Thy Will Be Done - The Next Cultural Battlefield

The furor over various evangelical Republican candidates making short-sighted comments about rape, violence, pregnancies, and women's bodies, hides a backstory conflict that is simmering during the current campaign season, but could well explode regardless of who wins in November.  The statements of Neanderthals like Akin and Mourdock regarding the events that constitute the "will of God" indicate the difficult conundrum faced by some of the devout: If all secular events are due to divine intervention, then that would make God responsible for things like the Aurora shootings, the summer wildfires, and the brutal murders of Jessica Ridgeway and Autumn Pasquale.  And that would mean God is a sadist.  The easiest alternative to this kind of demented thinking is to be an atheist.  But even those of us who stake some claim in divine forces can make things a lot easier by adopting the familiar "God as divine watchmaker" theory.  The universe is created in one or many Big Bangs, then the secular world is left to its own devices.  In short, shit happens.

     Now, I may be in a minority by positing the "Militant Enlightenmentist" theory, which insists that science and rational logic always trumps faith-based and authority-based ways of knowing for events taking place within this physical plane.  But I think that a majority of Americans are moving farther and farther away from the notion that secular events reflect the divine will.  No, God did not punish New Orleans during Katrina.  No, the people who attended the Batman movie in Aurora did not have it coming to them.  Most events on the planet are either random or the result of the errors of mortals.  To believe otherwise causes more theological problems than it alleviates.
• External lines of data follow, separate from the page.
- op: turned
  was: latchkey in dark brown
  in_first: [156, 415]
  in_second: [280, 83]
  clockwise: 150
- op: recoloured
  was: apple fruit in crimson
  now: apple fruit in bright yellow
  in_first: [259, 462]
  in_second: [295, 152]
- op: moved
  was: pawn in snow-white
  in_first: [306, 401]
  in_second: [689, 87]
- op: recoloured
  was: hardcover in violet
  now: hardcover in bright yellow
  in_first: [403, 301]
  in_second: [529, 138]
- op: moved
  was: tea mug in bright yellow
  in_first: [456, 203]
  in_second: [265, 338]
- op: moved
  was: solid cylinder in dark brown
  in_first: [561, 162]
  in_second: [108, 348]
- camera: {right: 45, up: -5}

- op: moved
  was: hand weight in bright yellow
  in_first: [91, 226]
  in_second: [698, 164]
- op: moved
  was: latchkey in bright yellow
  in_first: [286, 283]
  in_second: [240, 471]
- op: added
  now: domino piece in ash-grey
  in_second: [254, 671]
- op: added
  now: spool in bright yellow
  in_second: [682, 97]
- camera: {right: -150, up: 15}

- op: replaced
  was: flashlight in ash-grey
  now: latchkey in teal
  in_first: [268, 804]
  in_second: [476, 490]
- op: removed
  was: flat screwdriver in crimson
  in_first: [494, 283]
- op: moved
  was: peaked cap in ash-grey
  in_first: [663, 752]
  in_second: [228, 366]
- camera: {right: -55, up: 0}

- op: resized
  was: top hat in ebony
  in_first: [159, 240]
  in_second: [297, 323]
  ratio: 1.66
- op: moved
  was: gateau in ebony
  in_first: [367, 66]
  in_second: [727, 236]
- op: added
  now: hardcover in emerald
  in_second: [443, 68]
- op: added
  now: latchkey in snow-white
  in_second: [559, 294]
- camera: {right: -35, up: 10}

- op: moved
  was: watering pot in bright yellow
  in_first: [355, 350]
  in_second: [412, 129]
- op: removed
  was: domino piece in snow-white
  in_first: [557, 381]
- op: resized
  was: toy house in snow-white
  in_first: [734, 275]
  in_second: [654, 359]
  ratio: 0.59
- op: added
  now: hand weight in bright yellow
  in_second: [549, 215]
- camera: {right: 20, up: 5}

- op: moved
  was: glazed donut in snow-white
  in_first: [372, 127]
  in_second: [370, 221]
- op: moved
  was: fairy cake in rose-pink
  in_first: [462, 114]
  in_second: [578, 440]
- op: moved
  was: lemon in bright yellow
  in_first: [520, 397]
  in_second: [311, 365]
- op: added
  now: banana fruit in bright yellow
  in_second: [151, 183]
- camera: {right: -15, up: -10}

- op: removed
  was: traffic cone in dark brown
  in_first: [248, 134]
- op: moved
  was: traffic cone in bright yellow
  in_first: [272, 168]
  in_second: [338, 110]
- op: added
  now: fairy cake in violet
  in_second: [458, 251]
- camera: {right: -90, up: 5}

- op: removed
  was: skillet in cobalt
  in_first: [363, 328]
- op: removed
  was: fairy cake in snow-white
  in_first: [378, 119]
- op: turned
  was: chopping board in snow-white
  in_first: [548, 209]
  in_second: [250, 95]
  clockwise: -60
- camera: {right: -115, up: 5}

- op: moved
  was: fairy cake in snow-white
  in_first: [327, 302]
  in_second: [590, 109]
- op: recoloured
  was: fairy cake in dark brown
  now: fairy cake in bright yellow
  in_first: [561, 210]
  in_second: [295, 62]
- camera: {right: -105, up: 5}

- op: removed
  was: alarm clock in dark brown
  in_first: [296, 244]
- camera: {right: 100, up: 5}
     As the Akins and Mourdocks of the world get taken to task for their foolish anti-women screeds, people will show less and less tolerance for claims that something tragic reflects God's will.  And the devout will find themselves painted into corners, ready to lash out at science itself as the work of Satan.  What happens then?  Do we publicly mock those who believe in divine will?  Do we invade the altar during a Catholic service, saying, "Transubstantiation?  I'll prove to you that the wine and wafer remain the wine and wafer!"  There are many atheists of the Dawkins persuasion that might do just that, but I prefer to think of such direct challenges as akin to the provocateur who would kick the crutches away from wounded people merely to watch them fall.

     I'm still trying to figure out a kind and respectful way to deal with this emerging problem, but I'm willing to bet that this will be a primary theological debate space in 2013.  In a world that operates according to physical laws, the savvy are ready to say that divine will is a figment of a primitive imagination.  As a desperate reaction, this will lead to the creation of anti-science coalitions, and may lead the Republican Party to adopt a platform that is more explicitly anti-science.  The follow-on question to be asked, of course, is what kind of legitimacy we accord to the power of prayer.  At some point, I'll be ready to duck, either from invective hurled from devout mortals, or from lightning bolts hurled by divinities who don't like to be relegated to a clock-making operation.